■ **AIM OF THE EXERCISE**
Give again the line that contains "en el Ministerio de Transporte" and every line after it to the end of the records. Keep them exactly as they are and add nothing.

■ **DATA EXTRACTS**
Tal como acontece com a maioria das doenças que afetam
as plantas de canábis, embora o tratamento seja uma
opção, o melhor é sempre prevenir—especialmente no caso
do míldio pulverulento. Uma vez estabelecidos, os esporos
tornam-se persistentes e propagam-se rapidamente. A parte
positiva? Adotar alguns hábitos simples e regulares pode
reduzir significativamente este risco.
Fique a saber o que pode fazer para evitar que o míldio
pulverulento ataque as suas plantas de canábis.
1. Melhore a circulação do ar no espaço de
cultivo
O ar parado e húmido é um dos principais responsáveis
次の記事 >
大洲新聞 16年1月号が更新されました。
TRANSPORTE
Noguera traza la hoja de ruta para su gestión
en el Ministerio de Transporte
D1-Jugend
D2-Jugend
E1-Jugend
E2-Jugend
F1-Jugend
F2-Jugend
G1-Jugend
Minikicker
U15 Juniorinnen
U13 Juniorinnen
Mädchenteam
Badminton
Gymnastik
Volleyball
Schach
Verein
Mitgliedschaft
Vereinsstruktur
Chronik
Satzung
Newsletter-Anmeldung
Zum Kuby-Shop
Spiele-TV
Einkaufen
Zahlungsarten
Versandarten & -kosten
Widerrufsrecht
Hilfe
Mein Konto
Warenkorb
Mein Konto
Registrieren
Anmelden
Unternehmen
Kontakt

■ **RESULT FOR THIS EXERCISE**
en el Ministerio de Transporte
D1-Jugend
D2-Jugend
E1-Jugend
E2-Jugend
F1-Jugend
F2-Jugend
G1-Jugend
Minikicker
U15 Juniorinnen
U13 Juniorinnen
Mädchenteam
Badminton
Gymnastik
Volleyball
Schach
Verein
Mitgliedschaft
Vereinsstruktur
Chronik
Satzung
Newsletter-Anmeldung
Zum Kuby-Shop
Spiele-TV
Einkaufen
Zahlungsarten
Versandarten & -kosten
Widerrufsrecht
Hilfe
Mein Konto
Warenkorb
Mein Konto
Registrieren
Anmelden
Unternehmen
Kontakt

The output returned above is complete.